En cas d’ulcération : arrêt immédiat et définitif du traitement
Les ulcérations sous nicorandil ne guérissent pas avec les traitements habituels, même après une chirurgie. Seul l’arrêt du traitement par nicorandil permet généralement la cicatrisation, en quelques semaines à plusieurs mois selon la gravité de l’atteinte.
Aussi, le traitement par nicorandil doit être arrêté définitivement dès l’apparition d’une ou plusieurs ulcérations, quelle que soit leur localisation. Le patient doit consulter un cardiologue afin de réévaluer la prise en charge de son angor.
Contre-indications et interactions médicamenteuses
- Hypersensibilité au nicorandil ou à l’un des excipients ;
- Choc (notamment choc cardiogénique), hypotension sévère, ou dysfonction ventriculaire gauche associée à une faible pression de remplissage ou à une décompensation cardiaque ;
- Utilisation d’inhibiteurs de la phosphodiestérase 5 ou de stimulateur(s) de la guanylate cyclase soluble (tels que le riociguat), car ceux-ci sont susceptibles d’entraîner une baisse importante de la pression artérielle ;
- Hypovolémie ;
- Œdème aigu du poumon.
Certaines associations médicamenteuses sont fortement déconseillées avec le nicorandil, car elles augmentent le risque d’ulcérations et d’hémorragie digestive :
- Corticoïdes ;
- Anti-inflammatoires non-stéroïdiens (AINS), notamment l’acide acétylsalicylique (aspirine), que ce soit en prévention cardiovasculaire ou à des doses anti-inflammatoires. Dans le cadre de la prévention cardiovasculaire, un relai de l’acide acétylsalicylique vers un autre antiagrégant plaquettaire doit être initié.
Information pour les patients traités par un médicament à base de nicorandil
Si vous avez un ou plusieurs des symptômes suivants :
- Yeux rouges, douloureux, larmoyants ;
- Ulcères (plaies) buccaux, cutanés, digestifs ou périnéaux ;
- Saignements digestifs (sang dans les selles ou vomissements avec du sang) ;
- Douleurs abdominales ou amaigrissement rapide inexpliqué,
Interrompez votre traitement et consultez rapidement un médecin.
- Les ulcérations peuvent apparaître à tout moment du traitement, précocement ou tardivement.
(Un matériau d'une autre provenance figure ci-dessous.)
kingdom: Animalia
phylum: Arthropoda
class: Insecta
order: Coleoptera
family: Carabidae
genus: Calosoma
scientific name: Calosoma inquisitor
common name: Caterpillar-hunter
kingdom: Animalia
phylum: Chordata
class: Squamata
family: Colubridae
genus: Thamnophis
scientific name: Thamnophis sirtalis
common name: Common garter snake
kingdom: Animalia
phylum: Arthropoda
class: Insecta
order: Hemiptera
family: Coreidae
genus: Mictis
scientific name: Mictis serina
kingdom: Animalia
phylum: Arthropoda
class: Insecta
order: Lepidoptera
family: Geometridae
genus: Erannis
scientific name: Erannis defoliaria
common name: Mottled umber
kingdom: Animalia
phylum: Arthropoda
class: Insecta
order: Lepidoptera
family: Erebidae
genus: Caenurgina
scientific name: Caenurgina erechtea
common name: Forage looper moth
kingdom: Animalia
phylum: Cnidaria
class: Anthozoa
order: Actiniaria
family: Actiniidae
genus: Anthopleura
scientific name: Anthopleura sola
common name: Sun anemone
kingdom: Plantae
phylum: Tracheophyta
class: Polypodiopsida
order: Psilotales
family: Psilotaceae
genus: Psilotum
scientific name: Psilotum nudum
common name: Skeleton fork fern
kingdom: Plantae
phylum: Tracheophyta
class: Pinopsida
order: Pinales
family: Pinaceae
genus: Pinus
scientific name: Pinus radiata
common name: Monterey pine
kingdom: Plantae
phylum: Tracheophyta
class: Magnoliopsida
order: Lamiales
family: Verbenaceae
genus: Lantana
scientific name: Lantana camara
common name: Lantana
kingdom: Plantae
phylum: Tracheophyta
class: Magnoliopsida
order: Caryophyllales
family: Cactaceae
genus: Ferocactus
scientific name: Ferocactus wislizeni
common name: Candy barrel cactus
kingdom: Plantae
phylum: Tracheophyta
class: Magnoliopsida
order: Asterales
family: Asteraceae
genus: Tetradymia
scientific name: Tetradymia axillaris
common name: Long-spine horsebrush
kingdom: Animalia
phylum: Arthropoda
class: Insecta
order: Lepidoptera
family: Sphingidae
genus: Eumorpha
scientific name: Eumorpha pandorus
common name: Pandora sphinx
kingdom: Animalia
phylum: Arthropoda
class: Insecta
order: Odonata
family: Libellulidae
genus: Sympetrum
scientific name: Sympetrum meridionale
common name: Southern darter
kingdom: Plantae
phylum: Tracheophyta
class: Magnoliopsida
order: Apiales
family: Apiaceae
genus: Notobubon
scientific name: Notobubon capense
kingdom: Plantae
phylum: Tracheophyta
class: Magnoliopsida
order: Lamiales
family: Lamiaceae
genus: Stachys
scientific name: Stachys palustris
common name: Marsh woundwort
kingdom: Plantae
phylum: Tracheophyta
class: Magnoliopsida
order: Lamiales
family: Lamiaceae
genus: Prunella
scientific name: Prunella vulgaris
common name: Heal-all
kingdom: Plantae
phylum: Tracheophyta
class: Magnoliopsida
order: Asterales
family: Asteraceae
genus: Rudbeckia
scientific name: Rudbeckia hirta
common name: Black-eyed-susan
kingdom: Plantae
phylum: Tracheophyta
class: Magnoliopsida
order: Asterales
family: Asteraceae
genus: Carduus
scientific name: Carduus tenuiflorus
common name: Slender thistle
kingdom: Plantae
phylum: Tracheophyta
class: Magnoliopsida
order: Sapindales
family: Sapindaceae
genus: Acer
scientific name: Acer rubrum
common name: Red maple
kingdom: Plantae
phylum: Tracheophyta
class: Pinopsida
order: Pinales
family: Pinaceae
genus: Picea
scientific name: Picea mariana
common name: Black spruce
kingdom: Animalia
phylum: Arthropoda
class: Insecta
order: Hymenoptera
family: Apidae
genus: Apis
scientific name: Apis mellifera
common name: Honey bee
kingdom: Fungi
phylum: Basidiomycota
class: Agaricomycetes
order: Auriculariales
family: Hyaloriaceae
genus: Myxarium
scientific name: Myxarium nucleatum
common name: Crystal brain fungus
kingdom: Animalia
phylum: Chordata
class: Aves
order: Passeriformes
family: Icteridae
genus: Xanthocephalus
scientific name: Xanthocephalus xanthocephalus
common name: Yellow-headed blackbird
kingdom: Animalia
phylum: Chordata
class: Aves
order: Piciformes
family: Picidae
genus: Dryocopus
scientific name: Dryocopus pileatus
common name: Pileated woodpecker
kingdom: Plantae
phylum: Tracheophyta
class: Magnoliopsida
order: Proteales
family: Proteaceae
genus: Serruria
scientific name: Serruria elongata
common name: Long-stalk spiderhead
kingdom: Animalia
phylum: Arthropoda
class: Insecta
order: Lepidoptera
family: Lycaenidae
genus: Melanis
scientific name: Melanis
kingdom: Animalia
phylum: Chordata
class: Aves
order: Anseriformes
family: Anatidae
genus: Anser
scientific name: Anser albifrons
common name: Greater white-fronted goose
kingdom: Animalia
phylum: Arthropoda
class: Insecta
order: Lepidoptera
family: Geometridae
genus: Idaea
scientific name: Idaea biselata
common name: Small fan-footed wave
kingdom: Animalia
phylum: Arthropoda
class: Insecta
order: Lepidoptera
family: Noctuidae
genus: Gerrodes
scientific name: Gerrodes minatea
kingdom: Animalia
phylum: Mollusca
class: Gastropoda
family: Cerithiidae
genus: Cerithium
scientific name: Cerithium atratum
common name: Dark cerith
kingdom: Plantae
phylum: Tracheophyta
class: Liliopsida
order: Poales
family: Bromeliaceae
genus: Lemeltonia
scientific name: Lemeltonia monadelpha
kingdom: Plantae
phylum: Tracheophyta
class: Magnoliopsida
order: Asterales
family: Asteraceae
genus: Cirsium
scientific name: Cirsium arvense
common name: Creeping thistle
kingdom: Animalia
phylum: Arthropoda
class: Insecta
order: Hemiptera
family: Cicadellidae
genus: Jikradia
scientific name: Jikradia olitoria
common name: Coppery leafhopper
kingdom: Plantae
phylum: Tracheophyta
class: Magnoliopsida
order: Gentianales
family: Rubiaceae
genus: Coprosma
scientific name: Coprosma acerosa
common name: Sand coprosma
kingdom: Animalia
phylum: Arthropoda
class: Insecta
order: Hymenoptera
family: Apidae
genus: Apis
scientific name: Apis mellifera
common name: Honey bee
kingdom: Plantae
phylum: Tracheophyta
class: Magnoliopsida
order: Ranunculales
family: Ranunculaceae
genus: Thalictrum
En cas d’ulcère, votre médecin arrêtera définitivement votre traitement par nicorandil.
- Adressez-vous à votre médecin avant de prendre en même temps que votre traitement par nicorandil un médicament destiné à traiter une inflammation ou des problèmes cardiovasculaires : corticoïdes, médicaments anti-inflammatoires non-stéroïdiens (AINS), dont l’aspirine. Si ces médicaments sont pris en même temps qu’un traitement à base de nicorandil, les ulcérations risquent de survenir plus fréquemment et plus sévèrement.
Information pour les médecins
- Privilégiez les traitements recommandés en première et seconde intention dans le traitement de l’angor stable (bêtabloquants, inhibiteurs calciques, dérivés nitrés à libération prolongée). Chez les personnes âgées qui présentent plusieurs pathologies, le nicorandil est classé parmi les médicaments potentiellement inappropriés (MPI) en raison de son rapport bénéfice/risque défavorable comparé à d’autres options mieux tolérées.
- Sensibilisez les patients au risque d’ulcération et à la conduite à tenir si vous prescrivez tout de même du nicorandil.
- Arrêtez le traitement par nicorandil en présence d’ulcération et ne le réintroduisez pas.
Information pour les pharmaciens
Une vigilance accrue est nécessaire lors de la dispensation d’un médicament à base de nicorandil :
- Sensibilisez les patients au risque d’ulcération et à la conduite à tenir ;
- Assurez-vous que le patient connaît les signes évocateurs nécessitant une consultation médicale urgente ;
- Vérifiez les associations médicamenteuses (notamment AINS dont acide acétylsalicylique, corticoïdes).